Bugün, 20 Nisan 2024 Cumartesi

Yılmaz İMANLIK


GÖLGEDE KALMIŞ BİR ÇINAR: ÂŞIK BAYRAMİ

GÖLGEDE KALMIŞ BİR ÇINAR: ÂŞIK BAYRAMİ


Onu bir Kayseri gecesinde tanıdım. Ali Özkanlı hocamın ev sahipliğinde düzenlenen kültür-sanat etkinlikleri için Kayseri`ye gittiğimizde iki gece aynı otelde kaldık.
Bu adam bana hemen Âşık Veysel`i hatırlattı. Uzun boylu, güler yüzlü, sempatik, elinden hiç bırakmadığı ve her fırsatta konuşturduğu uzun sazıyla koskoca bir çınardı Âşık Bayramî. Ama onun gerçekte bir çınar olduğunu ve günümüz Türkiye`sinde çınar geçinen birçok sanatçının onun tohumlarıyla beslendiğini kim bilecekti ki? Anlatmasa biz de bilemezdik.

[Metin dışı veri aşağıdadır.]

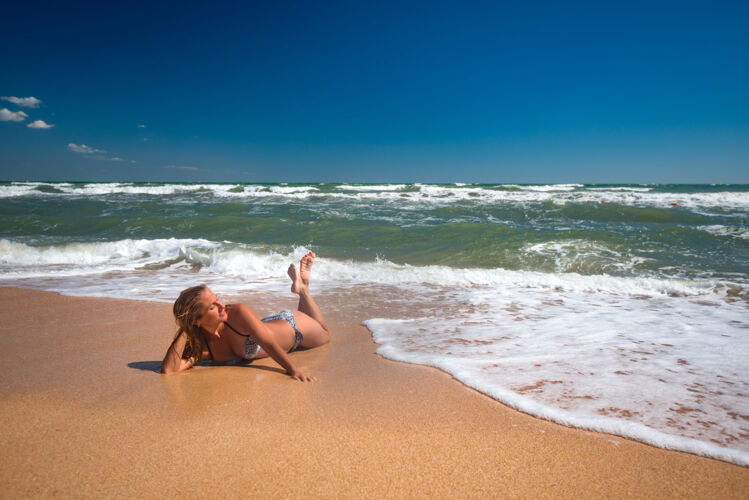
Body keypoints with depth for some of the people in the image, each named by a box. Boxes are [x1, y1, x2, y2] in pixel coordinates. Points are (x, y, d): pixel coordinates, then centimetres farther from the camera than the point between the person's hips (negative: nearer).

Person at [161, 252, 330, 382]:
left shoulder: (238, 313, -40)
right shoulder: (199, 347, -29)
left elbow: (268, 343, -42)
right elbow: (168, 369, -41)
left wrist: (293, 370, -52)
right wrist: (185, 331, -41)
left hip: (292, 325, -3)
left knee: (325, 336, 31)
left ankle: (302, 287, 30)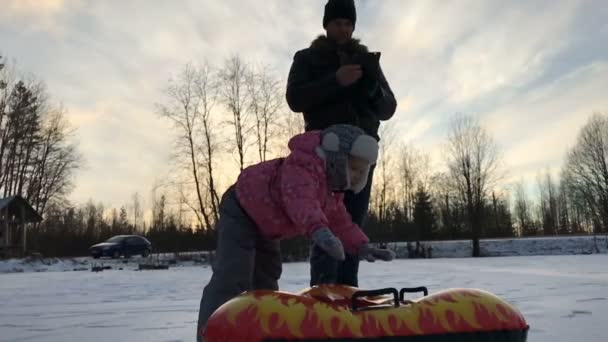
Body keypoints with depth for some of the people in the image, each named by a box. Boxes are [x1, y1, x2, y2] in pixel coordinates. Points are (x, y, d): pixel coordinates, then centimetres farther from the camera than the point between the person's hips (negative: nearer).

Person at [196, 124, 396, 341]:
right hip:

Okuduğu şiirler, muhabbetleri, esprileri bu adamı kendine hayran bırakıyordu. Ekipteki herkeste ona karşı bir sevgi yumağı olduğunu hissettim. Çünkü o kendini beğendirmek, çevresindeki insanlara karşı bir şeyleri kanıtlamak, alkışlanmak için gayret göstermiyordu. İçi dışı bir, gösterişten, yapmacıktan ve kapristen uzak kendi halinde mütevazı bir adamdı. Günümüzde ondaki özellikler çok az sanatçıda var maalesef.

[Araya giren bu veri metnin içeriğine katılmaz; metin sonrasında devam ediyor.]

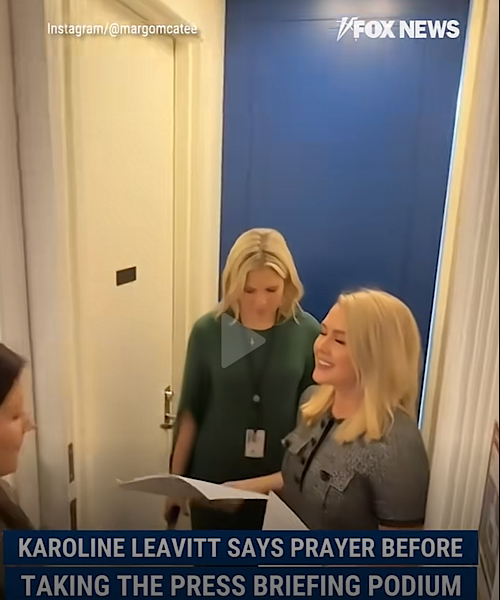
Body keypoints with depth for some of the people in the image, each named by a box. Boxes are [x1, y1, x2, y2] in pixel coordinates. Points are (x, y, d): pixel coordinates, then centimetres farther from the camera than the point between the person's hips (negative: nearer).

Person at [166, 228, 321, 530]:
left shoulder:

Fırsat verildiğinde söyleyecek çok sözü vardı. Mısraları bazen kılıç kadar keskin bazen kurşun kadar yakıcıydı. Türkçe dil sevdası, içinde dalgalanan ve yüreğini parçalayan bir okyanustu. Onunla günümüzde Türkçenin geldiği durumu konuştuğumuzda birçok dilbilimciden daha çok kelime hazinesi olduğunu keşfedersiniz. Türkçenin en kuvvetli savunucularından biridir.

Samsun`dan geldiğimi öğrenince bana Samsun`la ilgili anılarını anlattı. Bizim üniversite yıllarımızda Samsun`a birçok programa gelmiş. Birçok şair-yazar dostu varmış. Belki de biz Edebiyat okurken dinlediğimiz ozanlardan biriydi.
Türkiye`deki birçok ozana mahlas veren de oymuş. Ya da büyük sanatçı olarak bildiğimiz birçok sanatçıyı meşhur eden eserlerin temelinde onun imzası var.

Abi, dedim yazdığın şiirleri ne yapıyorsun, dosyalıyor musun, kitabın falan var mı?

Yok, dedi öyle ortada duruyor.
İçim cızz etti. Bu şiirler kaybolmamalıydı. Mutlaka bir kitap haline getirilip gelecek kuşaklara aktarılmalıydı.

Onu Ankara`daki Sultan-ı Aşk projesinde yeniden gördüğüme çok sevindim. Yine karşımda bütün görkemiyle aynı adam duruyordu. Beni gördüğüne o da sevinmişti. Kısa sürede çok sıcak bir dostluk kurmuştuk. Kayseri`de veremediğim imzalı kitabımı orada verdiğime çok sevindi.

Galiba yükselirken birilerinin sırtına basmak, asıl emek sahiplerini ezmek her yerde var. Evet, onun eserleriyle yükselenler ne yazık bugün ona selam dahi vermiyorlar.
Toplum olarak böyle insanların değerini hep onları kaybettikten sonra mı bileceğiz?